Brumley, Farrell (ed.) et al., Around Langlands correspondences. International conference, Université Paris Sud, Orsay, France, June 17–20, 2015. Proceedings. Providence, RI: American Mathematical Society (AMS). Contemp. Math. 691, 257-281 (2017).
In the paper under the review, the author studies the Aubert-Baum-Plymen-Solleveld (ABPS) conjecture for split classical groups. Roughly, this conjecture provides a connection between the Bernstein components appearing in the decomposition of the set of irreducible representations and the geometric structure of the spectral extended quotient of the torus by the Weyl group. More details on the ABPS conjecture can be found in [A.-M. Aubert et al., Jpn. J. Math. (3) 9, No. 2, 99–136 (2014; Zbl 1371.11097)].
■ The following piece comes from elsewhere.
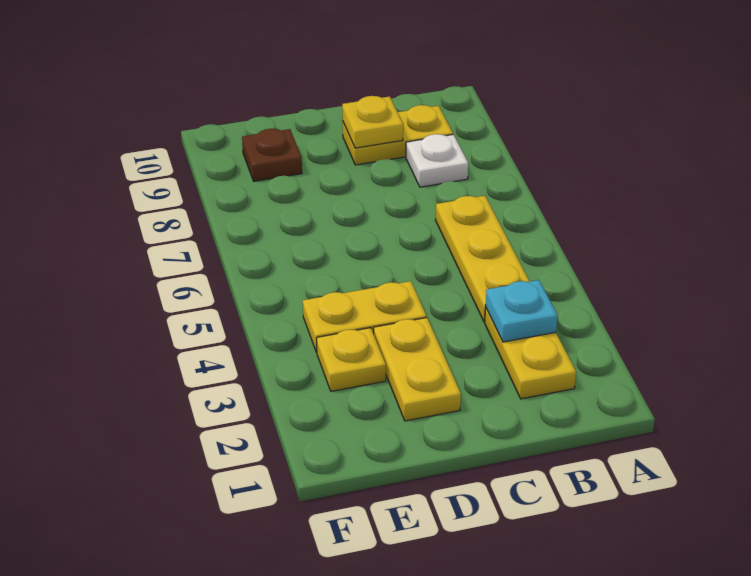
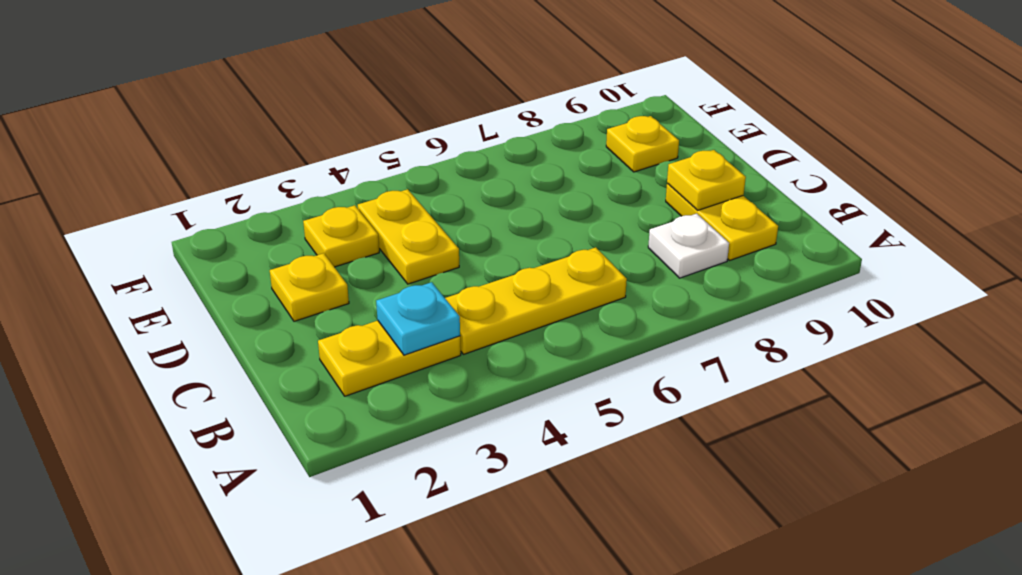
yellow plate D2:D3 level 1 -> yellow plate D2 level 1
brown plate E9 level 1 -> yellow plate E9 level 1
The author proves the ABPS conjecture by establishing its Galois version, obtained by replacing the representations by their Langlands parameters, thus presenting a relation between the ABPS conjecture and the Langlands correspondence.
We note that the ABPS conjecture has also been proved in [M. Solleveld, Represent. Theory 16, 1–87 (2012; Zbl 1272.20003)], using different methods.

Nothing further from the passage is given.